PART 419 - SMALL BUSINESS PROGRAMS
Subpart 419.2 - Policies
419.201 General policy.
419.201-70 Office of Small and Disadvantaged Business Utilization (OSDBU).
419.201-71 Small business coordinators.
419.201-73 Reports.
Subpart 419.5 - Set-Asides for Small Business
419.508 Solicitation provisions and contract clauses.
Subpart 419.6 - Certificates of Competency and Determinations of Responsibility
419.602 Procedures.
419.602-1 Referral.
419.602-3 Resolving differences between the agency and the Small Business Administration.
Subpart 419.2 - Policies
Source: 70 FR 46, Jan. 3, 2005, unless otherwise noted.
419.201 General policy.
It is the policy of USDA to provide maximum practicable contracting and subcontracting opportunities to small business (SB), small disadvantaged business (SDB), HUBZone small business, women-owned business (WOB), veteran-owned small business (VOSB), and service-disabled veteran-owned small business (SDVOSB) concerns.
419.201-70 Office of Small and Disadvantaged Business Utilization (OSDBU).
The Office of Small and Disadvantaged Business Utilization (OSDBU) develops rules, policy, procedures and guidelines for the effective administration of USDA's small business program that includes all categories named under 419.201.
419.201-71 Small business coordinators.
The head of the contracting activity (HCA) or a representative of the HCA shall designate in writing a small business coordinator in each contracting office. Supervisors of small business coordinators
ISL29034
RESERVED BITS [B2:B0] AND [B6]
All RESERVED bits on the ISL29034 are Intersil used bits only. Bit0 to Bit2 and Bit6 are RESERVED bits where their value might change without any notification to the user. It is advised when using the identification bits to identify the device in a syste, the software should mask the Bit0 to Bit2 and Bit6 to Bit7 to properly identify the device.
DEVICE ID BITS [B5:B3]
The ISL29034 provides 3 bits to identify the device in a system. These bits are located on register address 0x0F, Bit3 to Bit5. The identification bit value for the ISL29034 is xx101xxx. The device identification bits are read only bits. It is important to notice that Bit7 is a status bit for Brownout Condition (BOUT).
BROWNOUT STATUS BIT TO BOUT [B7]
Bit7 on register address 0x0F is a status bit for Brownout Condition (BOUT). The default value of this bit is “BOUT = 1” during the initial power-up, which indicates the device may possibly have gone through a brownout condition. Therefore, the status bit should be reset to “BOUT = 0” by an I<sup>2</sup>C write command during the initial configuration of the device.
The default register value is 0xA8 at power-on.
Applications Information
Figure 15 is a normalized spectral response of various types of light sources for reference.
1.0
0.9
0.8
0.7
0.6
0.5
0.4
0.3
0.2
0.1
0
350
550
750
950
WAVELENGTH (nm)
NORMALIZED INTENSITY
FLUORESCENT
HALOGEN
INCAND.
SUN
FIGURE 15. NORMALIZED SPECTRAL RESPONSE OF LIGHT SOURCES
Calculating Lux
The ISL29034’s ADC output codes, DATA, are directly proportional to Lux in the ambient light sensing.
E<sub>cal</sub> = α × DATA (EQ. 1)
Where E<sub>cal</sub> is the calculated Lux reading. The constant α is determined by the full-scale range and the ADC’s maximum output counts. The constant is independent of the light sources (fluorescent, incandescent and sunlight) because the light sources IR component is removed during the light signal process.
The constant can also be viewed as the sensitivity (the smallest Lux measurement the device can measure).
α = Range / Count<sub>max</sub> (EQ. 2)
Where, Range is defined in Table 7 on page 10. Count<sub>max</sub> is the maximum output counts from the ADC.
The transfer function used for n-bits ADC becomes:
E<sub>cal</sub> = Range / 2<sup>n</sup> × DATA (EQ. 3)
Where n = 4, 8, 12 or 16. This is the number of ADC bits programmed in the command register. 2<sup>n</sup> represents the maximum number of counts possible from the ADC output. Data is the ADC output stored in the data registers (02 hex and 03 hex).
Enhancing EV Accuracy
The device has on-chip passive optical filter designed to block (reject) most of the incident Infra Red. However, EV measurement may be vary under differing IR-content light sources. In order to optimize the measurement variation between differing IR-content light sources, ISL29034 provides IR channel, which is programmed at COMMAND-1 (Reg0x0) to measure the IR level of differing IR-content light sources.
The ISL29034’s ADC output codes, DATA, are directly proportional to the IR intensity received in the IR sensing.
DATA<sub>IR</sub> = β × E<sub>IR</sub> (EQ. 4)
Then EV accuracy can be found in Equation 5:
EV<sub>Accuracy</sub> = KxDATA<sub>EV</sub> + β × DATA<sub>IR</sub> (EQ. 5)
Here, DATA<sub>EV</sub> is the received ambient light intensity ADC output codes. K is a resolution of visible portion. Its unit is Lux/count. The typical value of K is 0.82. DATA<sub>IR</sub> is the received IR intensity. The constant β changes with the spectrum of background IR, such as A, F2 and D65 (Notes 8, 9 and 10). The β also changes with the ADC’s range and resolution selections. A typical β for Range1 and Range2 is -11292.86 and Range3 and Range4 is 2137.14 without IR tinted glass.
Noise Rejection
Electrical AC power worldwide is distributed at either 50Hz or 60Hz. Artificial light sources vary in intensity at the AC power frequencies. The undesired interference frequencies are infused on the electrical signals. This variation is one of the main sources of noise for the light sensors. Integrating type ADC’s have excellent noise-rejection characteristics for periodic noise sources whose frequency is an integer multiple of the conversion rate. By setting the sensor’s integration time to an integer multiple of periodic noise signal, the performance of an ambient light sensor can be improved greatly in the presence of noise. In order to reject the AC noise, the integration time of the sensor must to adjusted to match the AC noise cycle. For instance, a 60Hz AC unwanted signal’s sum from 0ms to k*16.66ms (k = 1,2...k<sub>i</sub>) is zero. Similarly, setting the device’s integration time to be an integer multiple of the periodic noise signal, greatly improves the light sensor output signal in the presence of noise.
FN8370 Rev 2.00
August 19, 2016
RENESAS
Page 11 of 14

### WORK TO COMPLETE
Scan the data above for the word "vary", then copy every line that holds it.

### OUTPUT OF THE TASK
The device has on-chip passive optical filter designed to block (reject) most of the incident Infra Red. However, EV measurement may be vary under differing IR-content light sources. In order to optimize the measurement variation between differing IR-content light sources, ISL29034 provides IR channel, which is programmed at COMMAND-1 (Reg0x0) to measure the IR level of differing IR-content light sources.
Electrical AC power worldwide is distributed at either 50Hz or 60Hz. Artificial light sources vary in intensity at the AC power frequencies. The undesired interference frequencies are infused on the electrical signals. This variation is one of the main sources of noise for the light sensors. Integrating type ADC’s have excellent noise-rejection characteristics for periodic noise sources whose frequency is an integer multiple of the conversion rate. By setting the sensor’s integration time to an integer multiple of periodic noise signal, the performance of an ambient light sensor can be improved greatly in the presence of noise. In order to reject the AC noise, the integration time of the sensor must to adjusted to match the AC noise cycle. For instance, a 60Hz AC unwanted signal’s sum from 0ms to k*16.66ms (k = 1,2...k<sub>i</sub>) is zero. Similarly, setting the device’s integration time to be an integer multiple of the periodic noise signal, greatly improves the light sensor output signal in the presence of noise.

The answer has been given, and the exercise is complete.